§ What is expected
All of the data below is to be output without alteration.

(Dataset extract begins)

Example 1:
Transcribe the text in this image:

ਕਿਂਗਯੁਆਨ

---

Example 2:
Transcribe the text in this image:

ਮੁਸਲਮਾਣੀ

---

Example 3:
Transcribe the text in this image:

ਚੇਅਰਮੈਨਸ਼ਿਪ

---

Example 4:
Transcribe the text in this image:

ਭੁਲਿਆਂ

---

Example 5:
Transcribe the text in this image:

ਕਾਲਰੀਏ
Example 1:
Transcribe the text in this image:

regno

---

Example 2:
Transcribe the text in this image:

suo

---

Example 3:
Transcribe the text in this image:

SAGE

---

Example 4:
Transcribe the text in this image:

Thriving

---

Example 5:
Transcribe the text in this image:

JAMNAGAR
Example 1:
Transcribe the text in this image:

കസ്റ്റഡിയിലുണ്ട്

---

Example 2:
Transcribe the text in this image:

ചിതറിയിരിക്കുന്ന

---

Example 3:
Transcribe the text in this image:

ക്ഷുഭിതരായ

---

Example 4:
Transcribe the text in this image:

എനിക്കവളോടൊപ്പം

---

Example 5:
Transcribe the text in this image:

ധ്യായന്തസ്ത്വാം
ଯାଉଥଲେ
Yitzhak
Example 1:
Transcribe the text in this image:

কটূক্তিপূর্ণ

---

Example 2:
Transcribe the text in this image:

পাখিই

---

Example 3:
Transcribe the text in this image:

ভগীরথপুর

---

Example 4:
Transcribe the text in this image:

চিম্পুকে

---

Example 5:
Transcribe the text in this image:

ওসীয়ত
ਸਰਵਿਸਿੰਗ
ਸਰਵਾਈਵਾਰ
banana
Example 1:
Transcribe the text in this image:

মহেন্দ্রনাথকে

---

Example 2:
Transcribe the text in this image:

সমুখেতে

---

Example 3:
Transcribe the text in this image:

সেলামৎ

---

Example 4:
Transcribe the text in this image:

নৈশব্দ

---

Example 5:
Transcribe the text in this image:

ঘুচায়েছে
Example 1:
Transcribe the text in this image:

(Dataset extract ends)

§ Expected answer
Example 1:
Transcribe the text in this image:

ਕਿਂਗਯੁਆਨ

---

Example 2:
Transcribe the text in this image:

ਮੁਸਲਮਾਣੀ

---

Example 3:
Transcribe the text in this image:

ਚੇਅਰਮੈਨਸ਼ਿਪ

---

Example 4:
Transcribe the text in this image:

ਭੁਲਿਆਂ

---

Example 5:
Transcribe the text in this image:

ਕਾਲਰੀਏ
Example 1:
Transcribe the text in this image:

regno

---

Example 2:
Transcribe the text in this image:

suo

---

Example 3:
Transcribe the text in this image:

SAGE

---

Example 4:
Transcribe the text in this image:

Thriving

---

Example 5:
Transcribe the text in this image:

JAMNAGAR
Example 1:
Transcribe the text in this image:

കസ്റ്റഡിയിലുണ്ട്

---

Example 2:
Transcribe the text in this image:

ചിതറിയിരിക്കുന്ന

---

Example 3:
Transcribe the text in this image:

ക്ഷുഭിതരായ

---

Example 4:
Transcribe the text in this image:

എനിക്കവളോടൊപ്പം

---

Example 5:
Transcribe the text in this image:

ധ്യായന്തസ്ത്വാം
ଯାଉଥଲେ
Yitzhak
Example 1:
Transcribe the text in this image:

কটূক্তিপূর্ণ

---

Example 2:
Transcribe the text in this image:

পাখিই

---

Example 3:
Transcribe the text in this image:

ভগীরথপুর

---

Example 4:
Transcribe the text in this image:

চিম্পুকে

---

Example 5:
Transcribe the text in this image:

ওসীয়ত
ਸਰਵਿਸਿੰਗ
ਸਰਵਾਈਵਾਰ
banana
Example 1:
Transcribe the text in this image:

মহেন্দ্রনাথকে

---

Example 2:
Transcribe the text in this image:

সমুখেতে

---

Example 3:
Transcribe the text in this image:

সেলামৎ

---

Example 4:
Transcribe the text in this image:

নৈশব্দ

---

Example 5:
Transcribe the text in this image:

ঘুচায়েছে
Example 1:
Transcribe the text in this image:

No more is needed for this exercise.